Государыня постоянно советовалась с ним. Его встречали как самого дорогого гостя, и к его услугам всегда были карета и автомобиль. Мама многое прощала ему, верила безоглядно, что он блаженный человек, потому что он не раз спасал брата Алёшу от кровотечений, когда врачи уже ничего не могли поделать. Бывало, лежит он в постели, охает. Приедет Григорий, перекрестится, Алёшу перекрестит, начнет что-то шептать – и кровь останавливается, боль проходит. Царевич веселеет и смеется.

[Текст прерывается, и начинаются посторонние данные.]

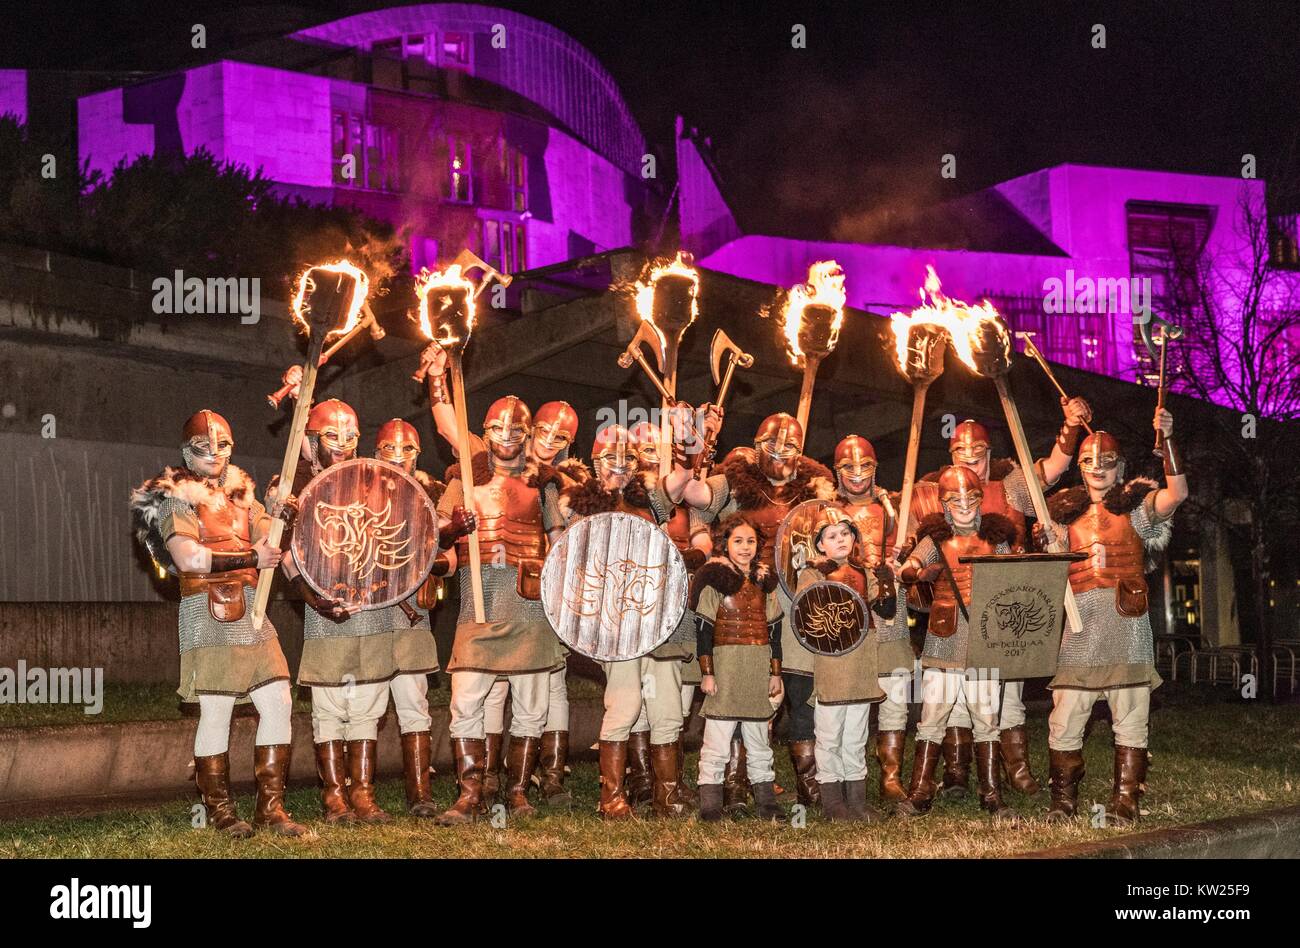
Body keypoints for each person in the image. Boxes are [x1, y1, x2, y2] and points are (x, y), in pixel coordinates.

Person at [130, 409, 307, 838]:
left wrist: (285, 511)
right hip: (206, 609)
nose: (213, 453)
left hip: (253, 609)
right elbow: (187, 558)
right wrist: (250, 558)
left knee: (279, 700)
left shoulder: (243, 496)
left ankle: (271, 808)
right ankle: (221, 812)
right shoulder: (177, 497)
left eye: (222, 445)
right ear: (186, 452)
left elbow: (272, 544)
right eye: (202, 447)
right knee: (217, 709)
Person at [419, 343, 581, 810]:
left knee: (532, 704)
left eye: (516, 429)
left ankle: (517, 791)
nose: (507, 434)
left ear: (528, 435)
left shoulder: (544, 483)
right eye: (497, 426)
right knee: (466, 699)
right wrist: (438, 376)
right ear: (485, 431)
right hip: (479, 603)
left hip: (530, 604)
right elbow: (438, 535)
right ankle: (471, 792)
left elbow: (560, 543)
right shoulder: (465, 477)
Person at [906, 398, 1090, 798]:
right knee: (953, 701)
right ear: (950, 454)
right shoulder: (931, 493)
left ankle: (1016, 771)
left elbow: (1053, 469)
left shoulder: (1010, 487)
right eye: (961, 453)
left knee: (1007, 699)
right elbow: (913, 546)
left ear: (990, 454)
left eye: (978, 453)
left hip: (1007, 606)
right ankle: (956, 774)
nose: (971, 460)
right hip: (955, 611)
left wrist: (1070, 427)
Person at [679, 412, 836, 810]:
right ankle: (732, 783)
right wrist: (695, 447)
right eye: (773, 444)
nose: (781, 453)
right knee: (738, 686)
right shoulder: (738, 482)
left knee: (797, 687)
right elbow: (697, 497)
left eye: (790, 447)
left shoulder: (816, 492)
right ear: (757, 444)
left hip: (798, 597)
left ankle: (808, 782)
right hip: (747, 597)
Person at [1040, 411, 1186, 824]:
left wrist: (1169, 441)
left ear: (1120, 468)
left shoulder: (1137, 507)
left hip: (1127, 626)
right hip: (1080, 633)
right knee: (1065, 719)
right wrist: (1049, 546)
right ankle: (1064, 800)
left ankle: (1125, 800)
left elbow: (1176, 494)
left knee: (1131, 720)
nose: (1098, 470)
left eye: (1107, 464)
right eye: (1088, 463)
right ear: (1081, 468)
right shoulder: (1062, 515)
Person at [559, 424, 691, 818]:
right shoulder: (579, 505)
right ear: (595, 463)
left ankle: (666, 799)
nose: (619, 466)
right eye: (610, 459)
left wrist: (691, 439)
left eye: (627, 459)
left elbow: (683, 482)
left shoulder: (651, 501)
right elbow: (568, 567)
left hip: (655, 617)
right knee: (625, 703)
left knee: (667, 708)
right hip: (614, 623)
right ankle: (611, 798)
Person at [276, 399, 397, 824]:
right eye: (332, 436)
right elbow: (284, 552)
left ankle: (362, 795)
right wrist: (307, 595)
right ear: (312, 440)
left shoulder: (375, 482)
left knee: (367, 705)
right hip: (325, 608)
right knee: (329, 707)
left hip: (371, 603)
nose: (343, 445)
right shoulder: (290, 487)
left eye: (350, 437)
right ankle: (334, 797)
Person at [895, 466, 1019, 819]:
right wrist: (916, 572)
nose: (964, 505)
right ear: (944, 503)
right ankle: (920, 793)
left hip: (985, 639)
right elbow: (908, 567)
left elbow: (1017, 580)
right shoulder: (934, 540)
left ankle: (992, 794)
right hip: (944, 641)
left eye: (971, 498)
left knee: (985, 720)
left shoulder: (996, 539)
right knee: (932, 717)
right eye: (955, 500)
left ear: (980, 500)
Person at [371, 418, 474, 817]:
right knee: (367, 708)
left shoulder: (432, 498)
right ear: (376, 453)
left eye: (407, 450)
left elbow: (447, 563)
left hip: (412, 616)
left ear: (417, 454)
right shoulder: (360, 492)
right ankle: (360, 796)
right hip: (372, 616)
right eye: (389, 451)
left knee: (414, 704)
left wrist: (433, 551)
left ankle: (420, 794)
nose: (398, 458)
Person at [795, 507, 896, 822]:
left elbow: (888, 610)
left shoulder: (866, 573)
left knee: (856, 734)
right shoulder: (813, 573)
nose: (839, 540)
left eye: (845, 534)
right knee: (829, 734)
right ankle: (833, 802)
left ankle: (857, 801)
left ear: (854, 538)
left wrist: (887, 582)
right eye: (831, 536)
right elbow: (805, 617)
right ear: (820, 544)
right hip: (832, 662)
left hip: (862, 660)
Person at [631, 417, 712, 807]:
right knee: (643, 697)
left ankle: (672, 780)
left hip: (682, 605)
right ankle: (644, 780)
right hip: (642, 608)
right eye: (649, 451)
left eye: (660, 452)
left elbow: (704, 543)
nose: (654, 460)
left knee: (678, 699)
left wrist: (687, 554)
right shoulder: (633, 500)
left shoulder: (686, 504)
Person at [830, 435, 911, 804]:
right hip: (846, 608)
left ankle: (891, 778)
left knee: (894, 690)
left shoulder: (894, 506)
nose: (858, 474)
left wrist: (904, 555)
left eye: (865, 467)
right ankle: (848, 775)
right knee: (851, 697)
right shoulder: (824, 509)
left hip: (888, 605)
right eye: (849, 467)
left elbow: (914, 545)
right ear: (837, 471)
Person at [690, 514, 786, 823]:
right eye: (738, 541)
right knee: (717, 742)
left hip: (757, 667)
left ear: (758, 546)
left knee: (759, 741)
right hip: (726, 669)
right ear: (725, 544)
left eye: (750, 541)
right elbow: (704, 629)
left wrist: (775, 673)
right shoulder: (715, 578)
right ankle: (710, 807)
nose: (745, 548)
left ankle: (767, 804)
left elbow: (774, 631)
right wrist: (708, 672)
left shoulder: (764, 582)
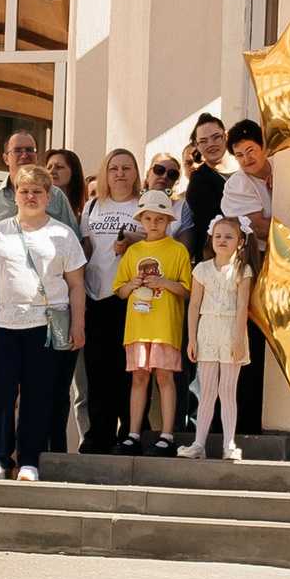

– Григорий называл себя блаженным, но вы, ваше высочество, рассказывали, что его с первой встречи страшно боялись, не могли его терпеть, избегали его, – сообщил Лёнька. – Государыня обижалась на вас за это, заставляла писать Григорию письма, называть святым заступником. И сестер ваших заставляла. Что было делать: вы писали, а Григорий потом этими письмами хвалился. От него одно зло шло! Вы это чувствовали, убегали и прятались от него, вас за это бранили, а Григорий обижался и ворчал: «Девочка эта чем-нибудь больная, матушка». Помните, ваше высочество?
– Помню, помню, – кивнула я.
– А еще вы рассказывали, что потом, когда Григория убили, его портреты всюду в доме поставили и повесили, как иконы, однако и вы, и все сестры ваши, и брат их нарочно роняли и не поднимали. Помните ли?
– Конечно! – отозвалась я, и довольный Лёнька продолжал рассказывать.
Царские дети тайно гордились своим двоюродным дядей князем Дмитрием Павловичем, который убил Распутина. Помогал князю Дмитрию князь Феликс Юсупов.
При звуке этого имени я насторожилась. Что-то было для меня связано с ним, какое-то воспоминание… Я словно бы увидела роскошный парк – это место называлось Ливадия, – и какого-то смуглого черноволосого человека, который смотрит на меня красивыми черными, с поволокой глазами и мягким голосом произносит: «А вам никогда не говорили, что вы поразительно похожи на великую княжну Анастасию Николаевну?»